Python is slow for ...

Python is slow if you do millions of tiny ops per second. The trading system does not stress every part equally. Some parts of your code are extremely hot, while others are not. For a 15-minute BTC binary trading system, most code is not running millions of times per second. Python takes 100 microseconds or 1 ms for some operations like logging, placing orders, checking balance, updating state, etc. Expensive parts of code like JSON parsing happen thousands of times per second, where Python might hurt latency. Here are some good Python packages that are good out of the box.

orjson
msgspec
uvloop
httpx
websockets
numba
sortedcontainers

Here are all the optimization using packages

# ============================================================
# Optimization packages for a Python trading system
# ============================================================


# ------------------------------------------------------------
# orjson: faster JSON decoding than the standard json library
# ------------------------------------------------------------

import json
import orjson

# Standard library JSON
msg = json.loads(raw)

# Faster Rust-backed JSON
msg = orjson.loads(raw)


# ------------------------------------------------------------
# msgspec: fast structured messages
# Use this instead of Pydantic for hot-path tick/order book data.
# ------------------------------------------------------------

from pydantic import BaseModel
import msgspec

# Slower, better for configs / API validation / non-hot paths
class BookDeltaPydantic(BaseModel):
    price: int
    size: int
    side: str
    seq: int

# Faster, better for market data / ticks / hot paths
class BookDelta(msgspec.Struct):
    price: int
    size: int
    side: str
    seq: int


# ------------------------------------------------------------
# uvloop: replaces asyncio's default event loop with a faster
# libuv-backed event loop
# ------------------------------------------------------------

import asyncio
import uvloop

asyncio.set_event_loop_policy(uvloop.EventLoopPolicy())

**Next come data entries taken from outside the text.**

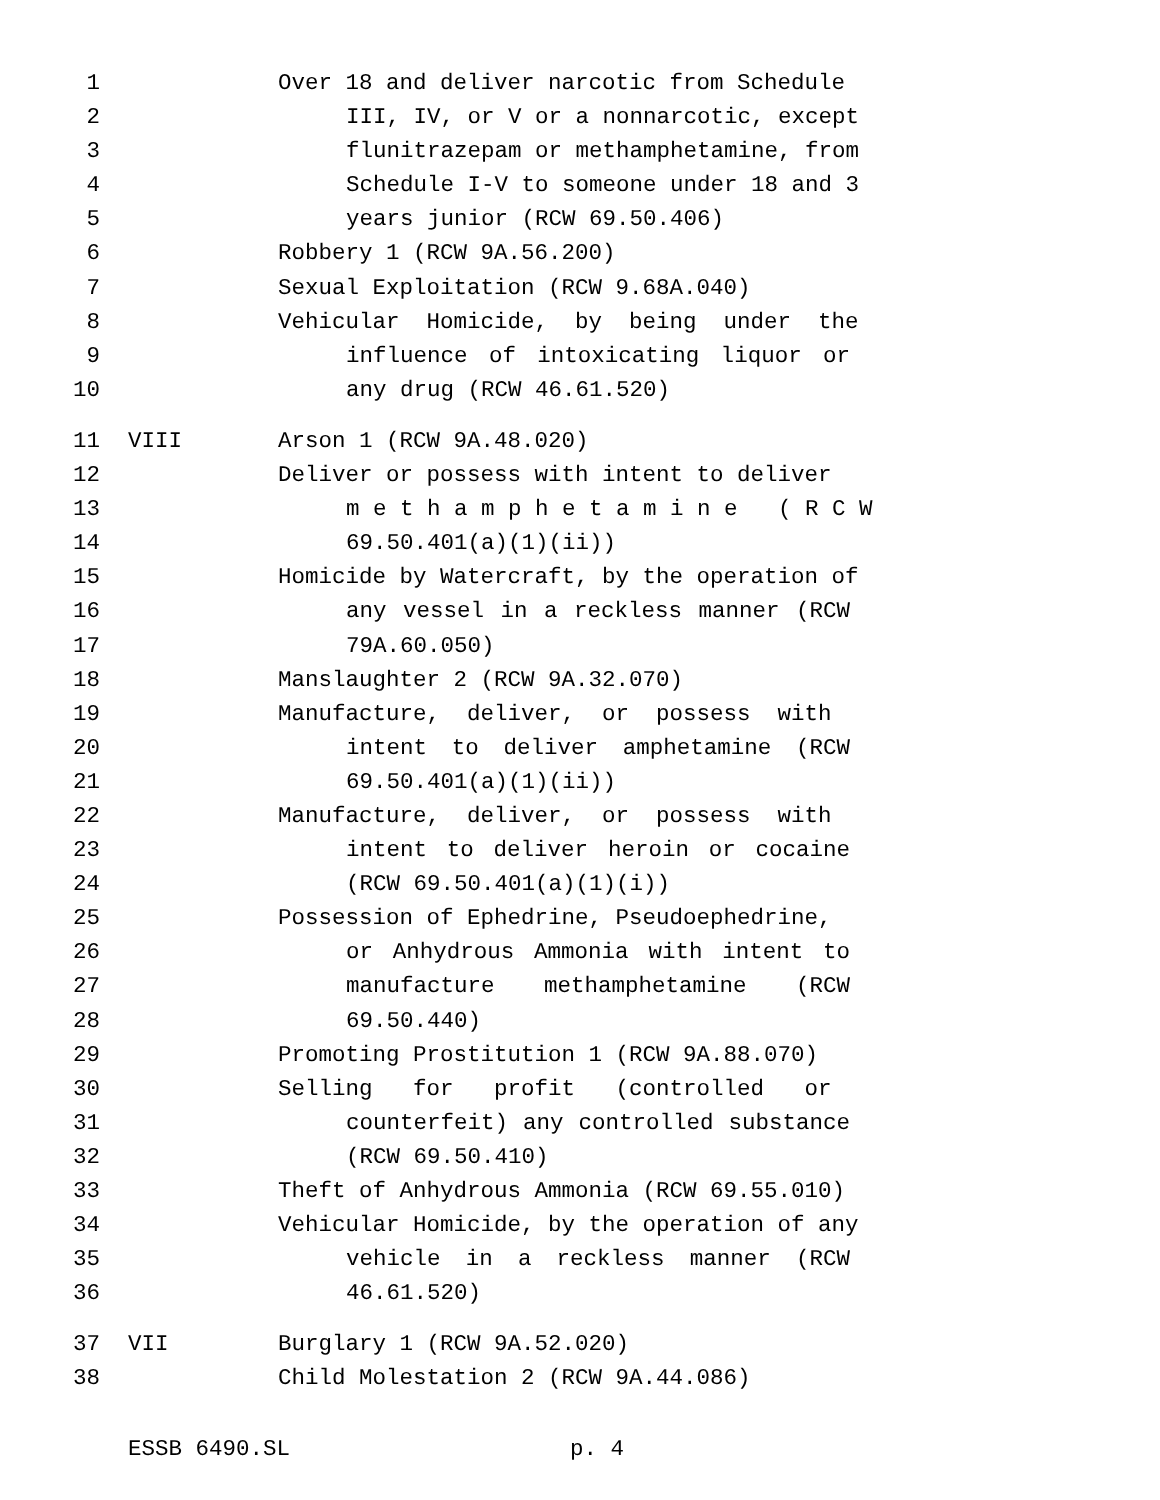1 Over 18 and deliver narcotic from Schedule
2 III, IV, or V or a nonnarcotic, except
3 flunitrazepam or methamphetamine, from
4 Schedule I-V to someone under 18 and 3
5 years junior (RCW 69.50.406)
6 Robbery 1 (RCW 9A.56.200)
7 Sexual Exploitation (RCW 9.68A.040)
8 Vehicular Homicide, by being under the
9 influence of intoxicating liquor or
10 any drug (RCW 46.61.520)
11 VIII Arson 1 (RCW 9A.48.020)
12 Deliver or possess with intent to deliver
13 m e t h a m p h e t a m i n e ( R C W
14 69.50.401(a)(1)(ii))
15 Homicide by Watercraft, by the operation of
16 any vessel in a reckless manner (RCW
17 79A.60.050)
18 Manslaughter 2 (RCW 9A.32.070)
19 Manufacture, deliver, or possess with
20 intent to deliver amphetamine (RCW
21 69.50.401(a)(1)(ii))
22 Manufacture, deliver, or possess with
23 intent to deliver heroin or cocaine
24 (RCW 69.50.401(a)(1)(i))
25 Possession of Ephedrine, Pseudoephedrine,
26 or Anhydrous Ammonia with intent to
27 manufacture methamphetamine (RCW
28 69.50.440)
29 Promoting Prostitution 1 (RCW 9A.88.070)
30 Selling for profit (controlled or
31 counterfeit) any controlled substance
32 (RCW 69.50.410)
33 Theft of Anhydrous Ammonia (RCW 69.55.010)
34 Vehicular Homicide, by the operation of any
35 vehicle in a reckless manner (RCW
36 46.61.520)
37 VII Burglary 1 (RCW 9A.52.020)
38 Child Molestation 2 (RCW 9A.44.086)
ESSB 6490.SL p. 4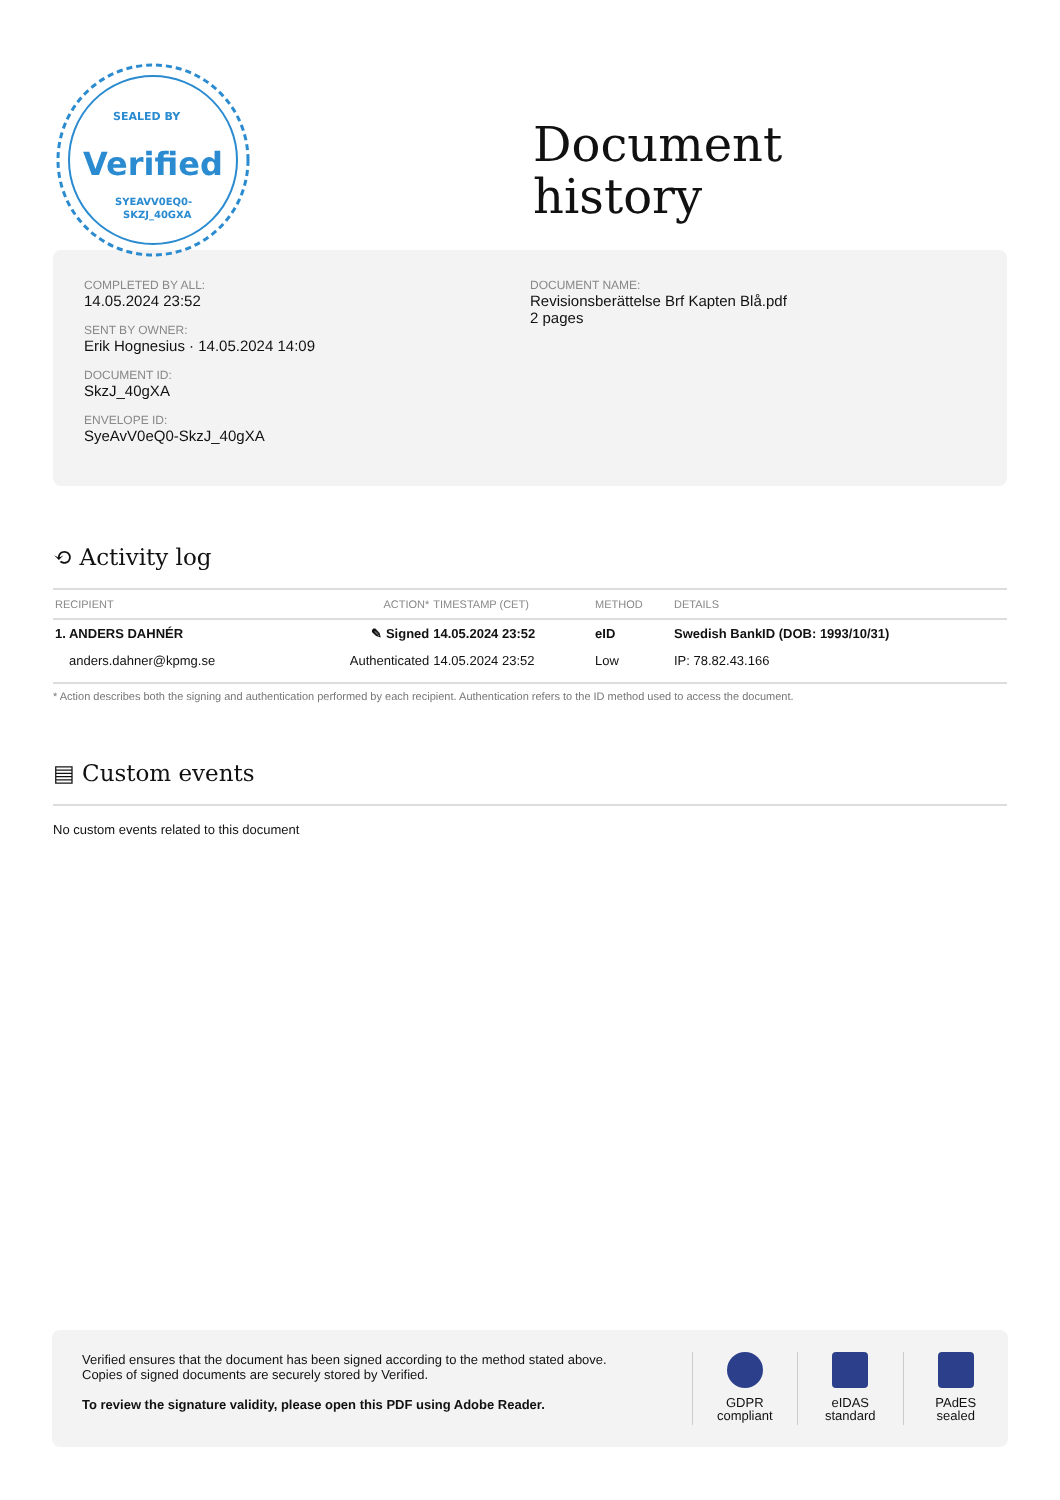SEALED BY
Verified
SYEAVV0EQ0-
SKZJ_40GXA
Document
history
COMPLETED BY ALL:
14.05.2024 23:52
SENT BY OWNER:
Erik Hognesius · 14.05.2024 14:09
DOCUMENT ID:
SkzJ_40gXA
ENVELOPE ID:
SyeAvV0eQ0-SkzJ_40gXA
DOCUMENT NAME:
Revisionsberättelse Brf Kapten Blå.pdf
2 pages
⟲ Activity log
| RECIPIENT | ACTION* | TIMESTAMP (CET) | METHOD | DETAILS |
| --- | --- | --- | --- | --- |
| 1. ANDERS DAHNÉR | ✎ Signed | 14.05.2024 23:52 | eID | Swedish BankID (DOB: 1993/10/31) |
| anders.dahner@kpmg.se | Authenticated | 14.05.2024 23:52 | Low | IP: 78.82.43.166 |
* Action describes both the signing and authentication performed by each recipient. Authentication refers to the ID method used to access the document.
▤ Custom events
No custom events related to this document
Verified ensures that the document has been signed according to the method stated above.
Copies of signed documents are securely stored by Verified.
To review the signature validity, please open this PDF using Adobe Reader.
GDPR
compliant
eIDAS
standard
PAdES
sealed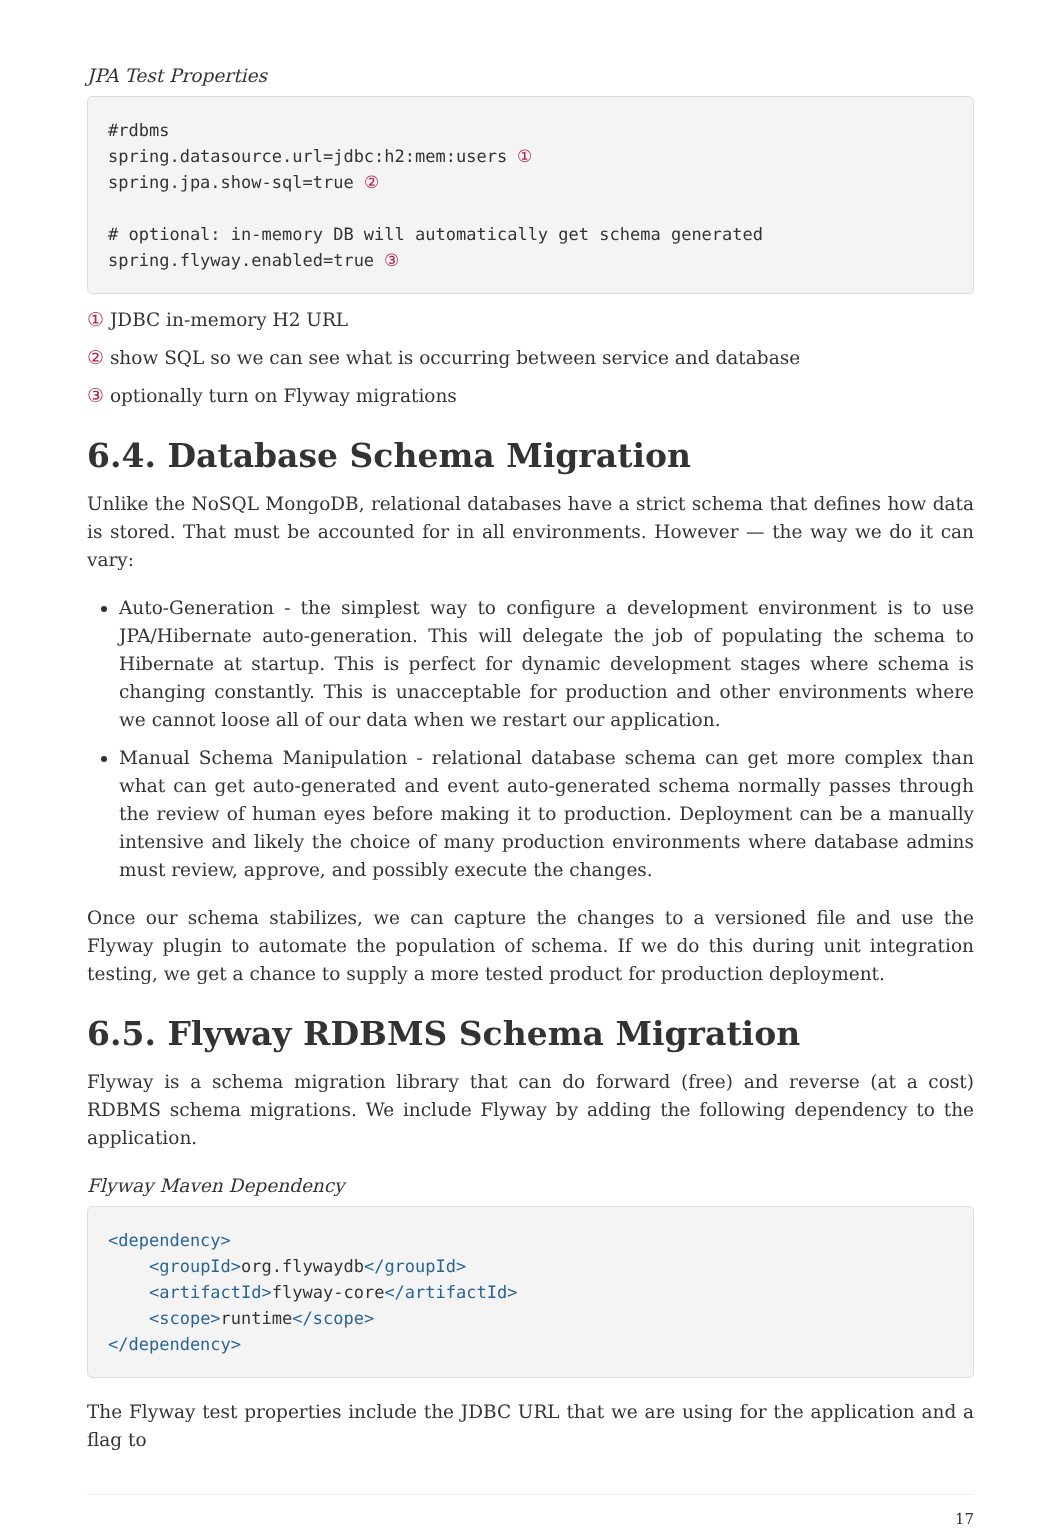JPA Test Properties
#rdbms
spring.datasource.url=jdbc:h2:mem:users ①
spring.jpa.show-sql=true ②

# optional: in-memory DB will automatically get schema generated
spring.flyway.enabled=true ③
① JDBC in-memory H2 URL
② show SQL so we can see what is occurring between service and database
③ optionally turn on Flyway migrations
6.4. Database Schema Migration
Unlike the NoSQL MongoDB, relational databases have a strict schema that defines how data is stored. That must be accounted for in all environments. However — the way we do it can vary:
Auto-Generation - the simplest way to configure a development environment is to use JPA/Hibernate auto-generation. This will delegate the job of populating the schema to Hibernate at startup. This is perfect for dynamic development stages where schema is changing constantly. This is unacceptable for production and other environments where we cannot loose all of our data when we restart our application.
Manual Schema Manipulation - relational database schema can get more complex than what can get auto-generated and event auto-generated schema normally passes through the review of human eyes before making it to production. Deployment can be a manually intensive and likely the choice of many production environments where database admins must review, approve, and possibly execute the changes.
Once our schema stabilizes, we can capture the changes to a versioned file and use the Flyway plugin to automate the population of schema. If we do this during unit integration testing, we get a chance to supply a more tested product for production deployment.
6.5. Flyway RDBMS Schema Migration
Flyway is a schema migration library that can do forward (free) and reverse (at a cost) RDBMS schema migrations. We include Flyway by adding the following dependency to the application.
Flyway Maven Dependency
<dependency>
    <groupId>org.flywaydb</groupId>
    <artifactId>flyway-core</artifactId>
    <scope>runtime</scope>
</dependency>
The Flyway test properties include the JDBC URL that we are using for the application and a flag to
17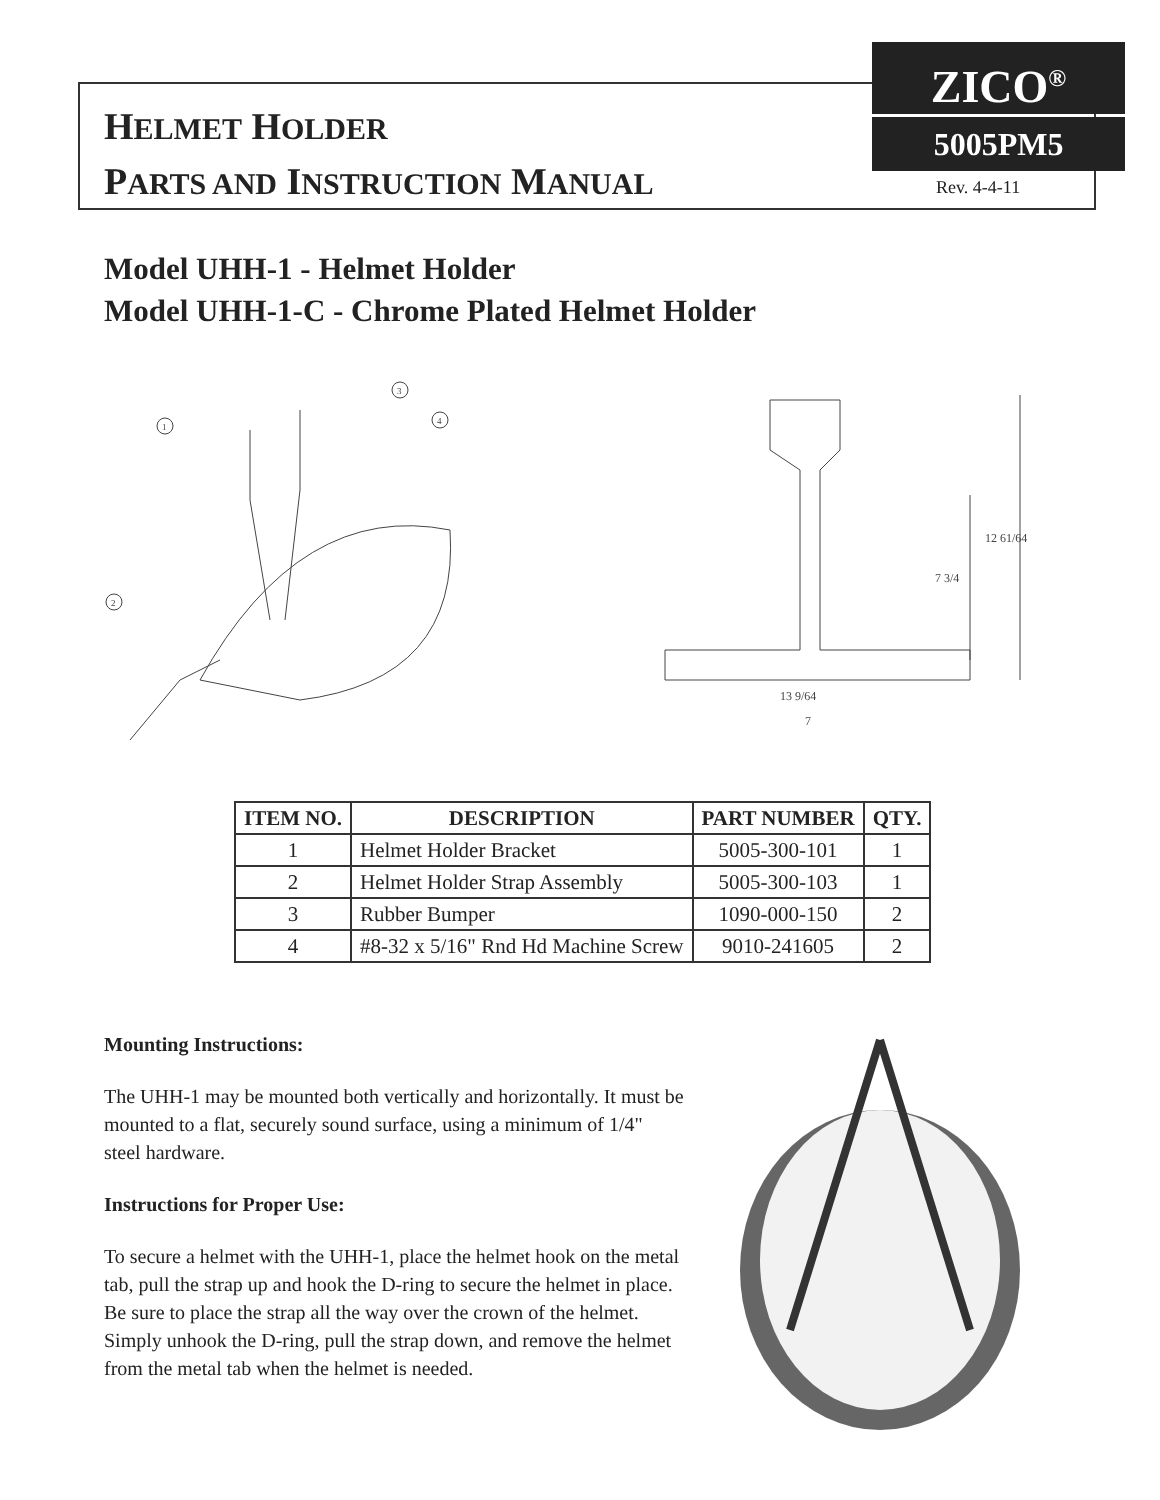HELMET HOLDER
PARTS AND INSTRUCTION MANUAL
ZICO<sup>®</sup>
5005PM5
Rev. 4-4-11
Model UHH-1 - Helmet Holder
Model UHH-1-C - Chrome Plated Helmet Holder
1
3
4
2
12 61/64
7 3/4
13 9/64
7
| ITEM NO. | DESCRIPTION | PART NUMBER | QTY. |
| --- | --- | --- | --- |
| 1 | Helmet Holder Bracket | 5005-300-101 | 1 |
| 2 | Helmet Holder Strap Assembly | 5005-300-103 | 1 |
| 3 | Rubber Bumper | 1090-000-150 | 2 |
| 4 | #8-32 x 5/16" Rnd Hd Machine Screw | 9010-241605 | 2 |
Mounting Instructions:
The UHH-1 may be mounted both vertically and horizontally. It must be mounted to a flat, securely sound surface, using a minimum of 1/4" steel hardware.
Instructions for Proper Use:
To secure a helmet with the UHH-1, place the helmet hook on the metal tab, pull the strap up and hook the D-ring to secure the helmet in place. Be sure to place the strap all the way over the crown of the helmet. Simply unhook the D-ring, pull the strap down, and remove the helmet from the metal tab when the helmet is needed.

# ------------------------------------------------------------
# httpx with HTTP/2 and persistent connections
# Reuse a long-lived client so TCP/TLS connections stay warm.
# ------------------------------------------------------------

import httpx

url = "https://example.com/orders"

# Bad: creates a new client and connection for every order
async def place_order_slow(order):
    async with httpx.AsyncClient() as client:
        return await client.post(url, json=order)

# Better: reuse a long-lived HTTP/2 client
client = httpx.AsyncClient(http2=True)

async def place_order(order):
    return await client.post(url, json=order)


# ------------------------------------------------------------
# numba: useful for math-heavy functions
# ------------------------------------------------------------

from numba import njit

# Normal Python version
def fair_binary_price_python(btc_price, strike, time_left, vol):
    ...

# JIT-compiled version
@njit
def fair_binary_price(btc_price, strike, time_left, vol):
    ...


# ------------------------------------------------------------
# sortedcontainers: useful for maintaining sorted price levels
# in an order book
# ------------------------------------------------------------

from sortedcontainers import SortedDict

bids = SortedDict()
asks = SortedDict()

# Example book updates
bids[55] = 100
bids[56] = 80

asks[57] = 120
asks[58] = 90

# Best bid: highest bid price
best_bid_price, best_bid_size = bids.peekitem(-1)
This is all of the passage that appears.